With God On Our Side
First shown on Channel 4 in October 2004

US president and born-again Christian George Bush believes that both he and his country have a special relationship with God, and he’s taken his faith straight into the White House. His cabinet meetings commence with prayers, there are regular bible study sessions in the House, and his straight-talking speeches are peppered with 'good v evil' mantras. How did the US, a country which supposedly cherishes the separation between church and state, acquire a president who has openly breached that divide but at the same time built a wall between Christians and those of other religions or none?
Channel 4's two-part programme, With God On Our Side, investigates the revival of the evangelical movement and the journey that led it to the White House. Galvanised into politics 50 years ago by communism abroad and the election of Roman Catholic president JFK at home, then by liberal policies that attacked its traditional moral values, the religious right consciously decided to ‘do everything to get involved in the political process’.
After years of unsuccessfully trying to curry favour with the presidents of the time – initially welcoming born-again Jimmy Carter, for example, until they realised his politics were more liberal than his personal faith – the movement set out to populate the grassroots of the Republican Party with pro-family Christians.
Since the presidential campaign in 1980, the religious right – mainly through the Christian lobbying group the Moral Majority (whose line was ‘get them saved, get them baptised and get them registered’) and then later through the Christian Coalition – has been providing crucial organisational, financial and motivational support for the Republicans in exchange for influence in Washington.

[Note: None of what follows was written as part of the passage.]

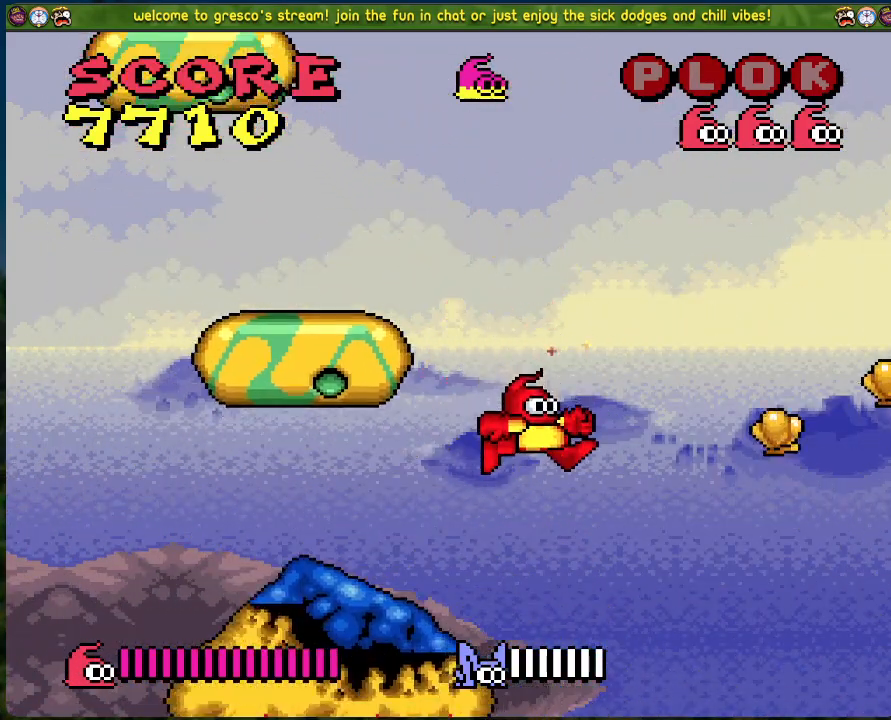
{"buttons": [], "left_stick": "center", "events": [[100, "DPAD_RIGHT", "up"]]}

Although they are only a small minority of the party, members have used the movement’s power to mobilise Christians through the churches with ‘get out the vote’ drives, voter guides and fundraisers. Meanwhile, the movement’s leaders have gone after the local apparatus of the Republican Party ‘precinct by precinct, community by community and state by state’ to gain formal access to the party’s policymaking processes. In 2000 they were rewarded with the ‘real deal’: George W Bush, ‘the first president to become the movement’s de facto leader’.